Binalar da okunur mu demeyin!

Binalar da okunur mu demeyin!
Pek çok Anadolu şehri, yüzyıllar evvel misafir ettiği medeniyetlerden izler taşır. Antik kentler, tiyatrolar, su kemerleri, kiliseler, sarnıçlar ve çeşit çeşit binalar...

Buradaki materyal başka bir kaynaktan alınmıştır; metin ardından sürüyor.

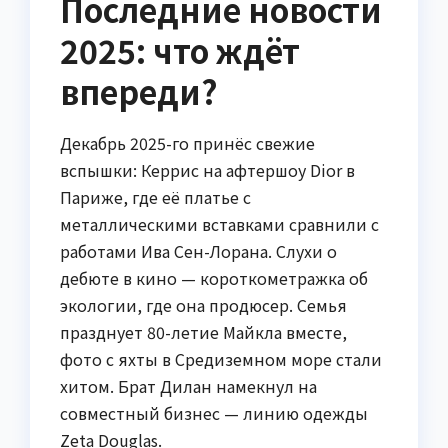
Последние новости
2025: что ждёт
впереди?
Декабрь 2025-го принёс свежие
вспышки: Керрис на афтершоу Dior в
Париже, где её платье с
металлическими вставками сравнили с
работами Ива Сен-Лорана. Слухи о
дебюте в кино — короткометражка об
экологии, где она продюсер. Семья
празднует 80-летие Майкла вместе,
фото с яхты в Средиземном море стали
хитом. Брат Дилан намекнул на
совместный бизнес — линию одежды
Zeta Douglas.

Mimarlık bilgisi olmayan pek çokları için bu binaların hepsi aynı dönemin özelliklerini taşırcasına birbirine benzer. Zira mimarlık eğitimi almamış sıradan vatandaşlar olarak, lise yıllarında kazara yolumuzun düştüğü sanat tarihi dersinden kalma 'barok' ve 'gotik' tabirlerinin ötesinde değildir bilgimiz. YEM Yayın'ın Türkçeye kazandırdığı 'Binalar Nasıl Okunur?' adlı kitap, Antik Yunan'dan itibaren farklı çağlara ait binaların ayırt edici özelliklerini inceliyor. Carol Davidson Cragoe tarafından yazılan kitap, gezintiye çıkarken sürekli yanınızda taşıyabileceğiniz türden. Her gün yüzlerce binanın önünden geçerken, bu binaların bazılarının farklı ya da özel olduklarını anlarsınız, fakat hangi açıdan farklıdır? Ne zaman ve ne için inşa edilmiştir? 'Binalar Nasıl Okunur?', tam da bu noktada binaları anlamanıza yardımcı oluyor. Peki, binaları 'okumak' nasıl oluyor diyebilirsiniz. Şüphesiz, bina yapma sanatı olarak mimarlığın da kendine ait bir dili var. Başlamak için temel bileşenleri anlamanız gerekiyor, bir kere dilin yapısını kavradınız mı her şeyi okuyabilirsiz. Kitapta binaları oluşturan malzemeler, kemer, tonoz, kubbe, kule, kapı ve pencere gibi yapı unsurları başlı başına bölümlerde anlatılıyor. Her bir bölümde öncelikle, yapıların kendi içerisinde gösterdiği çeşitliliğe değiniliyor. Sonrasında ise her birinin tarih boyunca geçirdiği dönüşümlerin izi sürülüyor. Romanesk, Rönesans, Klasik, Neoklasik, Gotik, Barok, Rokoko, Erken Hıristiyan, Yunan, Roma veya Modern tarzların hangisinde, kapıların, pencerelerin, asma kemerlerin, çıkma kulelerin sütunların nasıl şekiller ve üslup özellikleri kazandıkları görseller eşliğinde anlatılıyor. Bol görselli kitapta kullanılan gravürler sayesinde, okuyucu anlatılanları örnekleri üzerinden öğrenmiş oluyor. Kitap, 2008 yılından bu yana 15 dile çevrildi ve tüm dünyada 120 binin üzerinde satış rakamına ulaştı. Pelin Derviş'in Türkçeye çevirdiği kitabın editörlüğünü ise Bahar Demirhan yapıyor.